The growth of edge computing is about to take a huge leap. Right now, companies are generating about 10% of their data outside a traditional data center or cloud. But within the next six years, that will increase to 75%, according to Gartner.
That’s largely down to the need to process data emanating from devices, such as Internet of Things (IoT) sensors. Early adopters include:
- Manufacturers: Devices and sensors seem endemic to this industry, so it’s no surprise to see the need to find faster processing methods for the data produced. A recent Automation World survey found that 43% of manufacturers have deployed edge projects. Most popular use cases have included production/manufacturing data analysis and equipment data analytics.

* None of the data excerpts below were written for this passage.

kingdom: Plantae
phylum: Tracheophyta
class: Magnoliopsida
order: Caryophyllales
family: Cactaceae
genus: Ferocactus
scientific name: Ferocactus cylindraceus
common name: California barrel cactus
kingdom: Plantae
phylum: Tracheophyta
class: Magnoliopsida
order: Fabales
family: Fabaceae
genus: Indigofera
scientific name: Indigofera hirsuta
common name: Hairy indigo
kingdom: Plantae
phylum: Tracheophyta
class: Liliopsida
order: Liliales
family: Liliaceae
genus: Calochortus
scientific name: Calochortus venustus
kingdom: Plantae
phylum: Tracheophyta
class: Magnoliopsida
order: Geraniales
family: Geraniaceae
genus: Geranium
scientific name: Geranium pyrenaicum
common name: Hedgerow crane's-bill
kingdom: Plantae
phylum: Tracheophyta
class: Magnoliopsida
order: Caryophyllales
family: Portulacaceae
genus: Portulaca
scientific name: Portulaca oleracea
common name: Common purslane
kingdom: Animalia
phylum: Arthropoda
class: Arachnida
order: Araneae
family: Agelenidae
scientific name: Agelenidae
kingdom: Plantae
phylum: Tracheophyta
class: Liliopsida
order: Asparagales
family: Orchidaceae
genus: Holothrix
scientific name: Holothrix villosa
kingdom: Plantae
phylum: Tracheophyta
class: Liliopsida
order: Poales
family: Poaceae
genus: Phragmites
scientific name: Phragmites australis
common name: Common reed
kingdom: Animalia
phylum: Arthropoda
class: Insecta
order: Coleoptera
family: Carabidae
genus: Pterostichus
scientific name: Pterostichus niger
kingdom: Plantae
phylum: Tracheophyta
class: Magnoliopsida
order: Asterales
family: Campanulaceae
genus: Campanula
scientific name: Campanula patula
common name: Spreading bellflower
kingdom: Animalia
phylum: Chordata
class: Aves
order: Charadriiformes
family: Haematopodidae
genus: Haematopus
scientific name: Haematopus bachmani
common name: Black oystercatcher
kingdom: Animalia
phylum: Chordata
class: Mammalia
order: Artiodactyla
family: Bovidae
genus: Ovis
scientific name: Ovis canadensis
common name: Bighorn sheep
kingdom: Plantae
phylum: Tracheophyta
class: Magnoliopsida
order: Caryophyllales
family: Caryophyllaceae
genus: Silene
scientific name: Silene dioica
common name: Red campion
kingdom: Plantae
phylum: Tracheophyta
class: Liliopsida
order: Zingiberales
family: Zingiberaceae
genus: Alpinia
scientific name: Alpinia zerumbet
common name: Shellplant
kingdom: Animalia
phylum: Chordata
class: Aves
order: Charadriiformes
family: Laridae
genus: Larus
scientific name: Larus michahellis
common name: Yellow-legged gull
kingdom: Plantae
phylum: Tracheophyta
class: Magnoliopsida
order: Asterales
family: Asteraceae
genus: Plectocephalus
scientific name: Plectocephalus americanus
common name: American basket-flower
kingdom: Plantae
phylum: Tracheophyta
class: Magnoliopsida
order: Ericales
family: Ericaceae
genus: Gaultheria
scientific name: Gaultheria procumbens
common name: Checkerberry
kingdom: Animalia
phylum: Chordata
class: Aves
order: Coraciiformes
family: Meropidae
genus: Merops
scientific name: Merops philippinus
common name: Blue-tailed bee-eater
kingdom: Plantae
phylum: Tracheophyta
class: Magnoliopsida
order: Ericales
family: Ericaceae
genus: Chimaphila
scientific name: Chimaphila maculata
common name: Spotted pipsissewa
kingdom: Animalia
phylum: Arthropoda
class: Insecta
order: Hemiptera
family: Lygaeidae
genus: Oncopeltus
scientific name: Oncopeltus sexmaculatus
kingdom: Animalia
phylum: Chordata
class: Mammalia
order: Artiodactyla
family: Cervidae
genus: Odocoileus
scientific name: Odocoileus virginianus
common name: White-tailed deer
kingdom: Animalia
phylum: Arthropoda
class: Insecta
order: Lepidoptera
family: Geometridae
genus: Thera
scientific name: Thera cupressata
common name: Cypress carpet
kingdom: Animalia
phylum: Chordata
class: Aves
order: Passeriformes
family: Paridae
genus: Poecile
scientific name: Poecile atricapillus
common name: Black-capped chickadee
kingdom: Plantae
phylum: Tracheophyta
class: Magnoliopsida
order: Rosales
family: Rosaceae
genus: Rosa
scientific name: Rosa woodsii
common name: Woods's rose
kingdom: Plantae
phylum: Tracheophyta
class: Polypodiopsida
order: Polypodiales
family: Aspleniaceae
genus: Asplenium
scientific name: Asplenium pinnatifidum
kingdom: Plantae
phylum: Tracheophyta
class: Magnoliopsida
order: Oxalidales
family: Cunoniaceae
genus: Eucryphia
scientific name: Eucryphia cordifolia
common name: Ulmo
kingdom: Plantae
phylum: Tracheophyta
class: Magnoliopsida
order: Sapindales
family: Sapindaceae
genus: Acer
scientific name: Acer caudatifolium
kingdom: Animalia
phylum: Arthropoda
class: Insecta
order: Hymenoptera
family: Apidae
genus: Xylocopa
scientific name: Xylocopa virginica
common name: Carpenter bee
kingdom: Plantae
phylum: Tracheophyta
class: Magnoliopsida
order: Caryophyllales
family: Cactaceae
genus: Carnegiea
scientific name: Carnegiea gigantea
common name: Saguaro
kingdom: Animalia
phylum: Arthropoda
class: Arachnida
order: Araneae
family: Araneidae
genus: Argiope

- Retailers: Like most industries deeply affected by the need to digitize operations, retailers are being forced to innovate their customer experiences. To that end, these organizations are “investing aggressively in compute power located closer to the buyer,” writes Dave Johnson, executive vice president of the IT division at Schneider Electric. He cites examples such as augmented-reality mirrors in fitting rooms that offer different clothing options without the consumer having to try on the items, and beacon-based heat maps that show in-store traffic.
- Healthcare organizations: As healthcare costs continue to escalate, this industry is ripe for innovation that improves productivity and cost efficiencies. Management consulting firm McKinsey & Co. has identified at least 11 healthcare use cases that benefit patients, the facility, or both. Two examples: tracking mobile medical devices for nursing efficiency as well as optimization of equipment, and wearable devices that track user exercise and offer wellness advice.
While these are strong use cases, as the edge computing market grows, so too will the number of industries adopting it.